Toolpath is a format for recording artifact transformation provenance. It tracks who changed what, why, what they tried that didn't work, and how to verify all of it. Think "git blame, but for everything that happens to code — including the stuff git doesn't see."
When should I use Toolpath?
Toolpath is useful when you want to:
- Record the full provenance of a code change across multiple actors (humans, AI agents, formatters, linters)
- Preserve abandoned approaches alongside the successful path
- Attach structured intent, external references, and signatures to changes
- Track changes at finer granularity than VCS commits
When should I NOT use Toolpath?
Toolpath is not the right tool for:
- Real-time collaboration — Toolpath is for provenance, not live editing (use CRDTs or OT for that)
- Replacing your VCS — Toolpath complements git/jj/hg, it doesn't replace them
- Large binary artifacts — The diff-based change model assumes text-like content
Can I use Toolpath without a VCS?
Yes. A path's base can use a toolpath: URI to branch from another path's step, creating a pure Toolpath chain with no VCS backing. You can also use file:/// URIs for local-only provenance.
How does Toolpath compare to W3C PROV?
W3C PROV is a general-purpose provenance data model (entities, activities, agents). Toolpath is narrower and more opinionated:
- PROV models arbitrary provenance relationships across any domain
- Toolpath models artifact transformations specifically, with built-in support for diffs, actor types, DAG structure, dead ends, and signatures
If you need general provenance, use PROV. If you need to track how code evolved through multiple actors, Toolpath gives you a tighter, more useful model out of the box.
How does Toolpath compare to in-toto or Sigstore?
in-toto and Sigstore focus on supply chain integrity — attesting that specific steps were performed by specific actors in a pipeline. Toolpath focuses on transformation provenance — recording what happened to artifacts and why.
They complement each other: you might use Toolpath to record the full history of a PR, then use Sigstore to attest that the release was built from that provenance chain.
Format design
Why is Document externally tagged?
Every Toolpath JSON file has exactly one top-level key — "Step", "Path", or "Graph" — that identifies the document type. This makes the type unambiguous without inspecting inner fields. PascalCase variant names visually distinguish the type tag from the lowercase structural fields inside.
Why Unified Diff for the raw perspective?
Unified Diff (the format produced by diff -u and used by git) is widely understood, human-readable, well-specified, and backward-compatible with existing tooling. Future versions may add alternative perspectives, but raw is always Unified Diff.
How are dead ends detected?
Dead ends are implicit — no explicit marking required. A step is a dead end if it's not an ancestor of path.head:
active_steps = ancestors(path.head)
dead_ends = all_steps - active_steps
Steps don't know their fate. It's determined by the graph structure relative to the current head.
Why is meta always optional?
A minimal document needs only step + change.
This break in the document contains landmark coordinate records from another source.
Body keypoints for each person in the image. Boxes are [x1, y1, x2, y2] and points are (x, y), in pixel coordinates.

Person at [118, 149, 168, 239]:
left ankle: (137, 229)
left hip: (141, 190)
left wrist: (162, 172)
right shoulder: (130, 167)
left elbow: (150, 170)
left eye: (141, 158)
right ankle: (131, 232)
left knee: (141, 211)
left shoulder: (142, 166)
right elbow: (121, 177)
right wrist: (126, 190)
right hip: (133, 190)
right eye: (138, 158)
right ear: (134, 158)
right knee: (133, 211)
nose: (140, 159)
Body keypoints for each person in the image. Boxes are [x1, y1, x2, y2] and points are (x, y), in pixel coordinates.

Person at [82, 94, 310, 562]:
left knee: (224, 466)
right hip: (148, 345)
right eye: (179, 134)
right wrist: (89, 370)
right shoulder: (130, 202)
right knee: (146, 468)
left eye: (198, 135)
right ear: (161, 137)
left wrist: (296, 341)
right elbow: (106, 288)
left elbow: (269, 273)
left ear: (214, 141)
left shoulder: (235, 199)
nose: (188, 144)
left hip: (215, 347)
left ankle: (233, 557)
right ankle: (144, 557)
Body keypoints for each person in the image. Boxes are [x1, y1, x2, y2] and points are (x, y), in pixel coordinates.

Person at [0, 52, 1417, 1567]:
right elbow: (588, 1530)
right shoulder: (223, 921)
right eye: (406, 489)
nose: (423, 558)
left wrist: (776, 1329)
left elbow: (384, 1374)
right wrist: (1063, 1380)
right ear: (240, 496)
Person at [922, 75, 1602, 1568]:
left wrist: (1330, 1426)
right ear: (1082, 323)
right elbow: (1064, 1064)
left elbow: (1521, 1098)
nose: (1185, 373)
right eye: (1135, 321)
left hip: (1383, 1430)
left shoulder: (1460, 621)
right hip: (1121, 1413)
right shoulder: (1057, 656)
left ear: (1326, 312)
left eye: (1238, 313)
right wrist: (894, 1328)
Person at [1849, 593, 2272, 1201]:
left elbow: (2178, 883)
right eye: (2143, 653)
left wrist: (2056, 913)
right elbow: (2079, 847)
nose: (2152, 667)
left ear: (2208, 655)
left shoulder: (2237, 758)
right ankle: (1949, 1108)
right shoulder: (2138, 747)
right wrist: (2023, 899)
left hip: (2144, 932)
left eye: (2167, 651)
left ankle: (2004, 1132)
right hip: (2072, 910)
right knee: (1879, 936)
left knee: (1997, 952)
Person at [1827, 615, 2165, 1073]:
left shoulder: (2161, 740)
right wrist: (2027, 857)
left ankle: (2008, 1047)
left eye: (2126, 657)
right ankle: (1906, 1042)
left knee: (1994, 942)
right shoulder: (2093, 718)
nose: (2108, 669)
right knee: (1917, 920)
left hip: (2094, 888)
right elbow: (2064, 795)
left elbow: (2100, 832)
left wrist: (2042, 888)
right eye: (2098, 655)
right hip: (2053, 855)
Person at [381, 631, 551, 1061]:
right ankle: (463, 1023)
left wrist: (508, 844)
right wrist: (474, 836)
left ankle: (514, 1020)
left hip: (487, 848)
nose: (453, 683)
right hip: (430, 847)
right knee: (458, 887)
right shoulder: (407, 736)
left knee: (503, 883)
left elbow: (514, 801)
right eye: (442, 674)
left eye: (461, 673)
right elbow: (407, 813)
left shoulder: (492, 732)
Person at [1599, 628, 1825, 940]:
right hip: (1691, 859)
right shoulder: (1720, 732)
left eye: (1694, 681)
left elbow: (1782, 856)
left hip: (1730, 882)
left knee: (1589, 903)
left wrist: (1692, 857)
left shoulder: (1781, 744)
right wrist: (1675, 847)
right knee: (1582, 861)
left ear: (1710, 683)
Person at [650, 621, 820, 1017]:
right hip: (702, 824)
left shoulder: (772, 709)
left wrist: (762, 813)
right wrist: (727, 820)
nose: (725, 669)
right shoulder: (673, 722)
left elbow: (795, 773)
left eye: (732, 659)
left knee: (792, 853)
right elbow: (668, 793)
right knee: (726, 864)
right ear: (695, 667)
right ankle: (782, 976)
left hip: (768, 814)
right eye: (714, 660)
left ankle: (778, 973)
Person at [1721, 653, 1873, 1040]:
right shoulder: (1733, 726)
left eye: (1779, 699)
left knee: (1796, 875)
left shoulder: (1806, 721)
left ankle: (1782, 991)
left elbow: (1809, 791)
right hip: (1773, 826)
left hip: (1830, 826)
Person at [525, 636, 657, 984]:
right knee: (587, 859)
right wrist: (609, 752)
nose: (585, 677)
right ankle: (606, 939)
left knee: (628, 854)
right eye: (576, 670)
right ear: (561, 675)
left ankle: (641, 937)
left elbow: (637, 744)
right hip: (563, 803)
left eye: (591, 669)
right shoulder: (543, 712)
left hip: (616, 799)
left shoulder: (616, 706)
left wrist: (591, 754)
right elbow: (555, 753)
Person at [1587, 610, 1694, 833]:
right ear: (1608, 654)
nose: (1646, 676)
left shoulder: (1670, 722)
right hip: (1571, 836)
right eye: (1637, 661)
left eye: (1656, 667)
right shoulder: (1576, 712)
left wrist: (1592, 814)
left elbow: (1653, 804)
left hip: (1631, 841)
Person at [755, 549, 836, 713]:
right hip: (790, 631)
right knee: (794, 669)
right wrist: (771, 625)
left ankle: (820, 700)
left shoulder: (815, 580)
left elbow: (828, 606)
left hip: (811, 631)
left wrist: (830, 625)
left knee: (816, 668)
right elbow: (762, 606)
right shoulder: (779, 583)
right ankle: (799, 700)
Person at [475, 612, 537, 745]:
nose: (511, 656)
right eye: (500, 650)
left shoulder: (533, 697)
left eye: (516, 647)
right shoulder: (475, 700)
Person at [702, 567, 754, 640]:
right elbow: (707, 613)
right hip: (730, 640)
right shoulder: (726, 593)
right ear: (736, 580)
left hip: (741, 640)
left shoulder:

Making meta optional means simple changes require minimal ceremony, streaming steps can be lightweight, and you can add provenance incrementally.
How do multi-parent merges work?
Steps have a parents array. An empty or omitted array means root step. A single-element array is linear history. Multiple parents represent a merge from parallel work.
Open design questions
These questions are not yet resolved. They need more thought before the format stabilizes.
How should step IDs be generated?
Options under consideration: content-addressed hashing, UUIDs, hierarchical (session-abc/turn-5), or sequential (step-001). The examples use sequential IDs for readability. No formal requirement yet.
Who defines structural operation types?
Options: central registry, namespaced extensions (rust.add_method), schema-per-language, or emergent convention. Current leaning: namespaced with a core namespace for universal ops.
How should privacy and redaction be handled?
Options: reference-don't-embed (store URIs, not content), redaction markers, access tiers, or encryption. Current leaning: reference by default, with optional redaction markers.
How does the format evolve?
Options: semver, date-based, or extension-based (frozen core). Current leaning: semver for core schema, with "old readers ignore unknown fields" policy.